As a reminder, if you would like to ask a question, please press star 1 on your telephone keypad. Our next question is from Gaurav Mithap with National Securities. Please proceed with your question.
Yeah, thanks. Good morning. So, I guess, you know, as you think about impact of COVID on your acquisitions, I was wondering, you know, if you have changed how you're underwriting these assets as compared to what you were doing pre-COVID in terms of return hurdles or growth expectations?
Let me, I'll answer that. Essentially, we're probably doing more due diligence than we did before. One of the key elements of our organization has always been deep due diligence. So therefore, unless we could visit properties, we're sort of kick the tires type of people. Unless we could visit properties, we won't be closing on them. We may have them under contract, but the due diligence has to be finished. Right now, there are issues. We've gone out and required a tenant to put up a year worth of rent in escrow for this period. They had a strong group. We are looking at covert, and any possible risk that can come from covert has been added to our due diligence, but we're not doing less due diligence because of the pandemic situation. We sometimes have delays and slowness to close, but the due diligence has to stay at the same standard because that's sort of our key to us finding gems in secondary markets and having very high returns risk adjusted. So, therefore, we're looking for low risk, but part of that low risk is a deep due diligence dive.
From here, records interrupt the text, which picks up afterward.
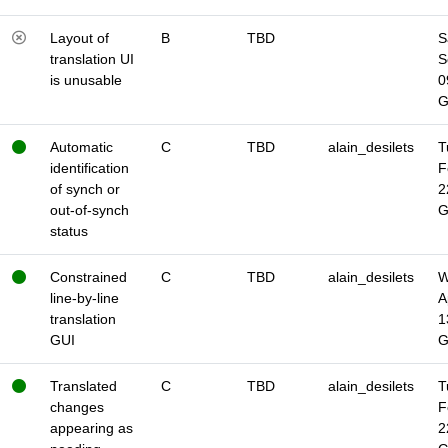
Layout of
B
TBD
S
translation UI
S
is unusable
0
Automatic
C
TBD
alain_desilets
T
identification
F
of synch or
2
out-of-synch
status
Constrained
C
TBD
alain_desilets
W
line-by-line
A
translation
1
GUI
Translated
C
TBD
alain_desilets
T
changes
F
appearing as
2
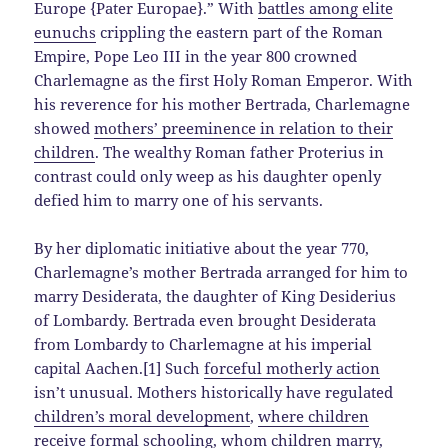
Europe {Pater Europae}.” With
battles among elite
eunuchs
crippling the eastern part of the Roman
Empire, Pope Leo III in the year 800 crowned
Charlemagne as the first Holy Roman Emperor. With
his reverence for his mother Bertrada, Charlemagne
showed
mothers’ preeminence in relation to their
children
. The wealthy Roman father Proterius in
contrast could only weep as his daughter openly
defied him to marry one of his servants.
By her diplomatic initiative about the year 770,
Charlemagne’s mother Bertrada arranged for him to
marry Desiderata, the daughter of King Desiderius
of Lombardy. Bertrada even brought Desiderata
from Lombardy to Charlemagne at his imperial
capital Aachen.[1] Such
forceful motherly action
isn’t unusual. Mothers historically have regulated
children’s moral development
,
where children
receive formal schooling
,
whom children marry
,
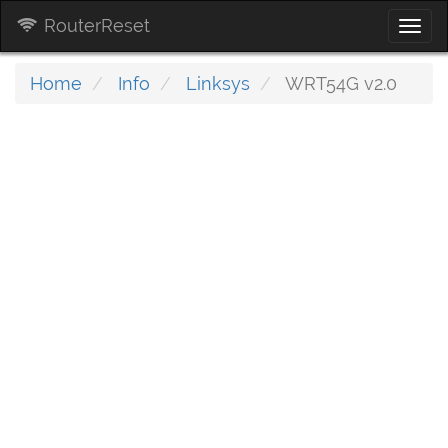
RouterReset
Togg
navi
Home
Info
Linksys
WRT54G v2.0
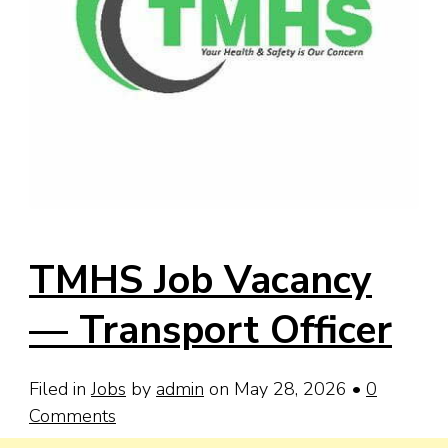
TMHS Job Vacancy
— Transport Officer
Filed in
Jobs
by
admin
on May 28, 2026
•
0
Comments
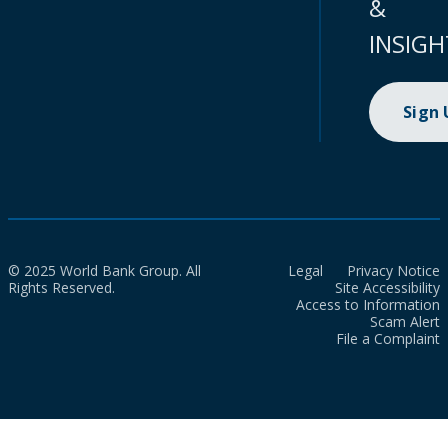
&
INSIGH
Sign
© 2025 World Bank Group. All
Legal
Privacy Notice
Rights Reserved.
Site Accessibility
Access to Information
Scam Alert
File a Complaint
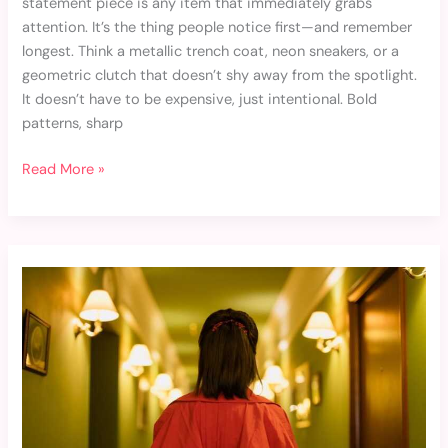
statement piece is any item that immediately grabs
attention. It’s the thing people notice first—and remember
longest. Think a metallic trench coat, neon sneakers, or a
geometric clutch that doesn’t shy away from the spotlight.
It doesn’t have to be expensive, just intentional. Bold
patterns, sharp
Read More »
How
to
Get
the
Red
Carpet
Look
on
a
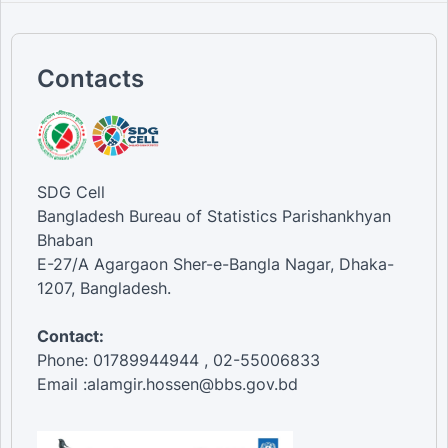
Contacts
SDG Cell
Bangladesh Bureau of Statistics Parishankhyan
Bhaban
E-27/A Agargaon Sher-e-Bangla Nagar, Dhaka-
1207, Bangladesh.
Contact:
Phone: 01789944944 , 02-55006833
Email :alamgir.hossen@bbs.gov.bd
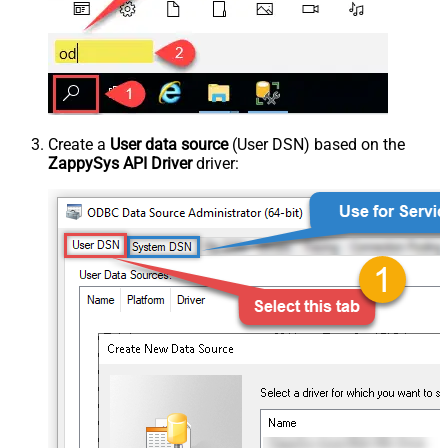
Create a
User data source
(User DSN) based on the
ZappySys API Driver
driver:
Okay, great. Thank you. That's all I had.
Thank you. Appreciate it.
We have reached. It appears that there are no further questions at this time. I would like to turn the floor back over to Jeff Bush for concluding comments.
Thank you for everybody attending this year's earnings, this quarter's earnings, and please be safe and healthy and careful in the coming six months. Thank you.
This concludes today's conference thank you for your participation you may disconnect your lines at any time.